By Charles Rathmann

The schedule is a central source of information in construction, and multiple construction software vendors are creating artificial intelligence (AI) for contractors aimed at unlocking insights from or optimizing the schedule.

ALICE Technologies, for instance, creates an optimal schedule based on a set of constraints associated with the product.

“We have built a constraint modeling language or software and what you can do is model any type of constraint that you want,” ALICE CEO René Morkos said in our IRONPROS Product Deep Dive. “We have been doing this for several years, so it is rare to encounter constraints we can’t put in the system.”

SmartPM analyzes the schedule for predictive analytics, including, according to SmartPM CEO Michael Pink, schedule quality.

“A lot of people think schedule quality is about whether the durations correct no most of the time. And no, the durations are not correct because they could either be shorter or longer or somewhere in the middle,” Pink said in a recent IRONPROS video interview. “That’s a fluctuating thing whereas these scheduling programs allow a static duration. But schedule quality to me is following best practices to build a schedule that’s functional—something that’s going to work. Something that’s incorporated any and all sorts of logic and relationships amongst all the activities such that what you get out of this program that critical and near-critical paths is accurate and trustable.”

Slate Decision Assistant

October 25, Slate Technologies announced the latest release of Slate Decision Assistant, a generative AI construction decision support tool. Slate Decision Assistant leverages both generative and predictive AI, harnessing what the company says is the first “proprietary Large Language Model (LLM) specific to the construction industry.”

A release said customers were already using the software to streamline workflows, create process innovation and reimagine projects, creating return on investment (ROI) through increased productivity, hours saved, takeoff and estimating speed and project health management.

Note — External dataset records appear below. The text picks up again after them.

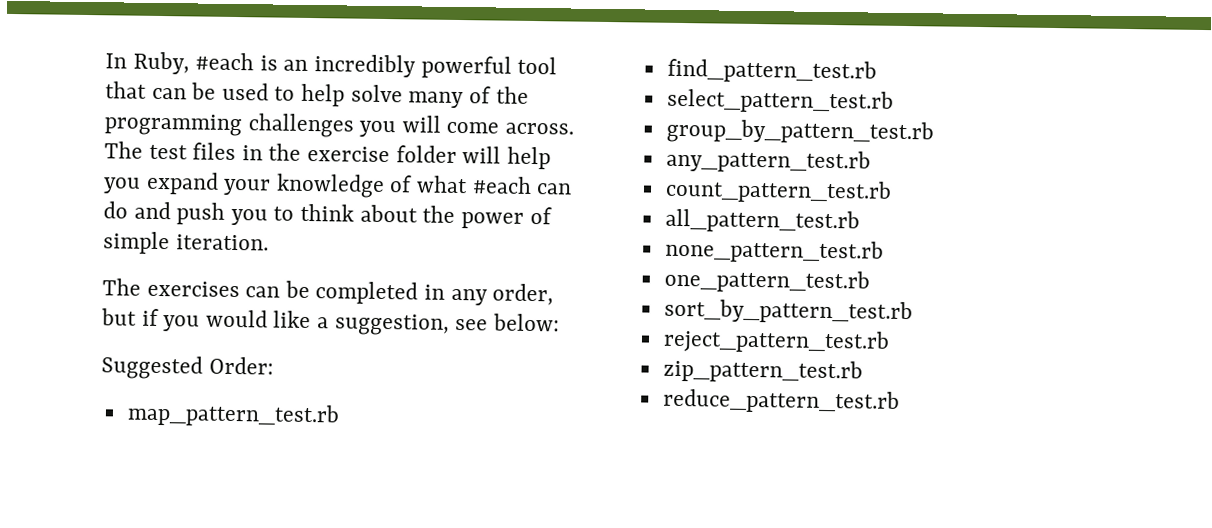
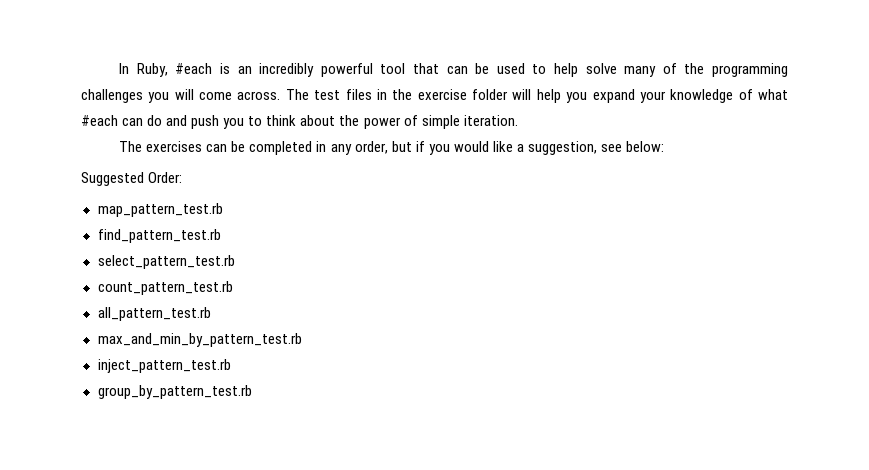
[665,118,934,146] [665,148,871,174] // group_by_pattern_test.rb // any_pattern_test.rb -> (235, 262) none
[664,238,884,264] [663,268,870,294] [663,298,913,325] [662,328,890,354] [662,358,863,384] [662,388,900,414] none_pattern_test.rb // one_pattern_test.rb // sort_by_pattern_test.rb // reject_pattern_test.rb // zip_pattern_test.rb // reduce_pattern_test.rb -> [97,333,302,347] [97,359,231,373] [97,385,252,399] max_and_min_by_pattern_test.rb // inject_pattern_test.rb // group_by_pattern_test.rb

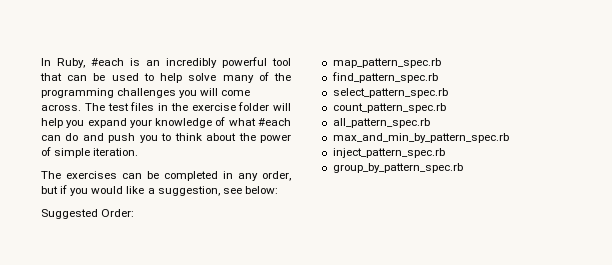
[97,203,223,217] [97,229,221,243] [97,255,235,269] [97,281,233,295] [97,307,211,321] [97,333,302,347] [97,359,231,373] [97,385,252,399] map_pattern_test.rb // find_pattern_test.rb // select_pattern_test.rb // count_pattern_test.rb // all_pattern_test.rb // max_and_min_by_pattern_test.rb // inject_pattern_test.rb // group_by_pattern_test.rb -> [332,58,441,68] [331,72,438,83] [332,88,448,98] [332,103,446,113] [332,118,430,128] [332,133,509,143] [332,148,445,158] [332,163,463,173] map_pattern_spec.rb // find_pattern_spec.rb // select_pattern_spec.rb // count_pattern_spec.rb // all_pattern_spec.rb // max_and_min_by_pattern_spec.rb // inject_pattern_spec.rb // group_by_pattern_spec.rb

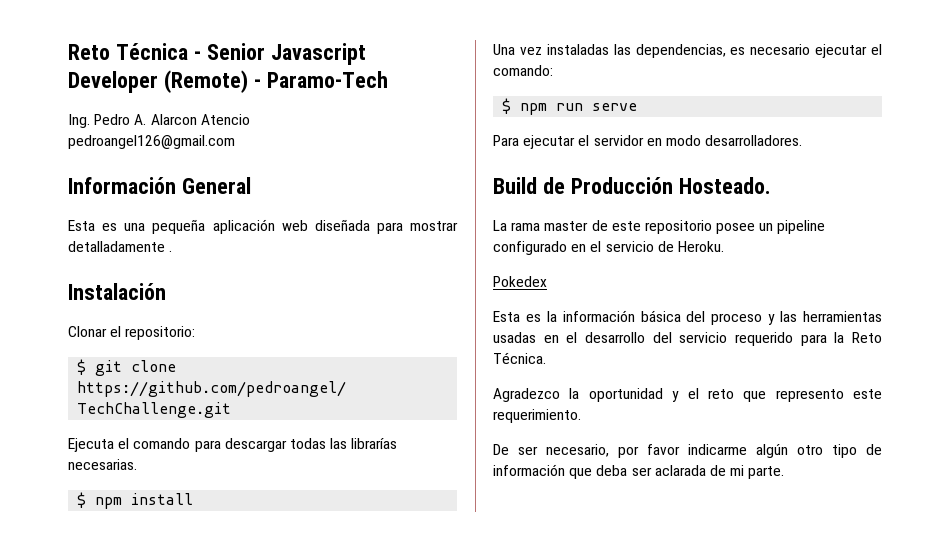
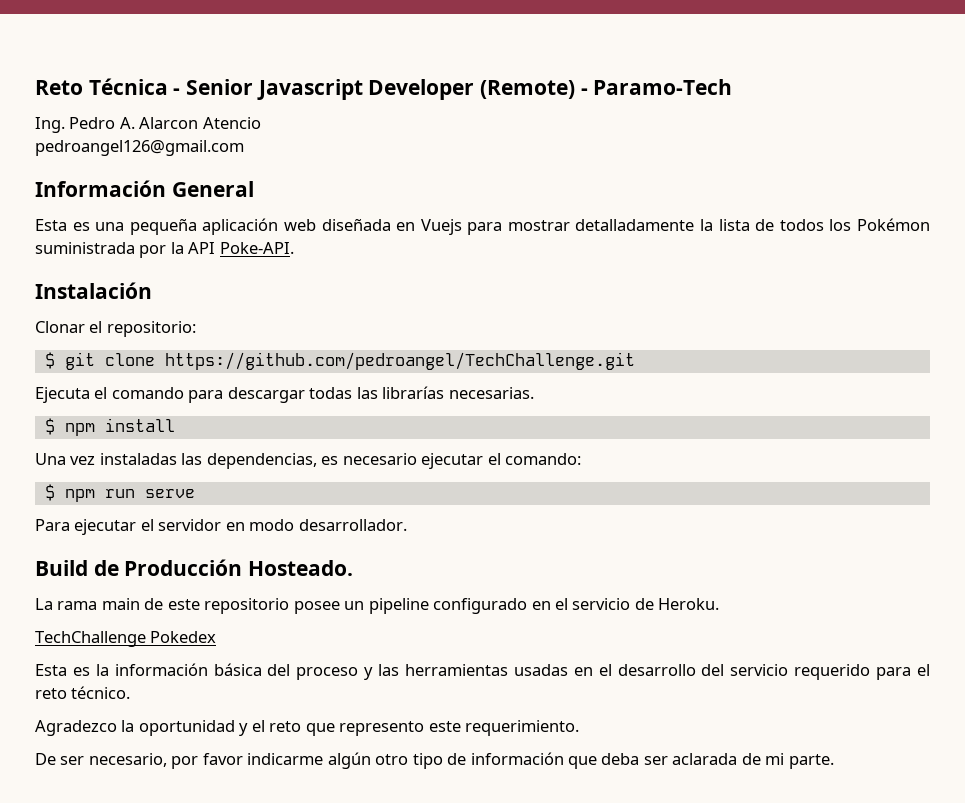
(370, 225) none -> [396,219,462,235] en Vuejs
[169,250,173,252] . -> [700,218,931,231] [35,242,294,258] la lista de todos los Pokémon suministrada por la API Poke-API.
[705,135,803,146] desarrolladores. -> [298,519,407,531] desarrollador.
[544,221,589,231] master -> [101,598,140,610] main
(724, 246) none -> [35,631,146,647] TechChallenge
[834,332,882,343] [493,352,546,364] la Reto Técnica. -> [917,664,931,676] [35,686,131,699] el reto técnico.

Announced features include:

  • Cross-platform intelligence to connect with and analyzes data from a wide range of software platforms
  • Contextual data analytics to create insights into how data points impact project schedules and budgets
  • Slate’s Proprietary Large Language Model (LLM) with its construction-specific vocabulary to enable intelligent interactions
  • Data Visualizations for data-driven decisions
  • AI recommendation models that learn from user interactions and project outcomes that in turn drive contextual recommendations that improve over time thanks to machine learning

In an October call with IRONPROS, Slate Technologies CEO Trevor Schick laid out the value proposition for Slate Decision Assistant.

“One customer in particular is using it today that on a daily basis,” Schick said. “We’ve brought in their data, we’ve connected their checklists, their RFIs, to their schedules. And then we have a part of Slate that’s called visualize that takes the BIM 360 model and pulls it in. But then you pull up the floor of that building, and it will show whatever you’ve spotted in that building and if you currently have something that might impact schedule or cost.”

This insight is then used within the contractor organization for decision support, but also collaboratively with subcontractors.

“They use that tool when they sit down with the trades,” Schick said. “They’ll look at it and say, ‘Okay, we have an open RFI, that could be an impending five-day slip. What are we doing about it? How do we resolve that?’ … What we can do is give you a way to get the most important things in that data in front of you—and then if you want to dig into it through conversational AI.”

Another early application for Slate Decision Assistant is subcontractor selection or bid invitation based on historical experience, an area where humans are surprisingly subject to biases according to Schick.

“So think about when you’re doing your pre-con meeting,” Schick said. “You bring in your initial schedule, and someone says that electrical subcontractor was 40 days late last time, and you only have 20 days of buffer in your schedule. You need to find a different subcontractor. And if we’re connected to your vendor list, we can recommend that you should increase your buffer based on what that subcontractor has done in the past. We’re trying to give the right information back to people, both based on learnings of the past plus this being able to use kind of industry best practices and the early days to give them feedback so that they can be more successful in their project.”

But sometimes Schick said the AI has proven less subject to recency bias, for instance, because it can also consider the subcontractor’s total historical record rather than just the last anecdote.